_Requirement_: The reply must return each line of the data exactly.

*** Begin section ***

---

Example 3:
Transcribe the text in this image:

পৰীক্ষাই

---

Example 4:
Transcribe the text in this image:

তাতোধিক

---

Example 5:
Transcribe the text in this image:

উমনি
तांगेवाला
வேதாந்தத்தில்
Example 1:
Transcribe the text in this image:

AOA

*** End section ***

_Exercise answer_:
---

Example 3:
Transcribe the text in this image:

পৰীক্ষাই

---

Example 4:
Transcribe the text in this image:

তাতোধিক

---

Example 5:
Transcribe the text in this image:

উমনি
तांगेवाला
வேதாந்தத்தில்
Example 1:
Transcribe the text in this image:

AOA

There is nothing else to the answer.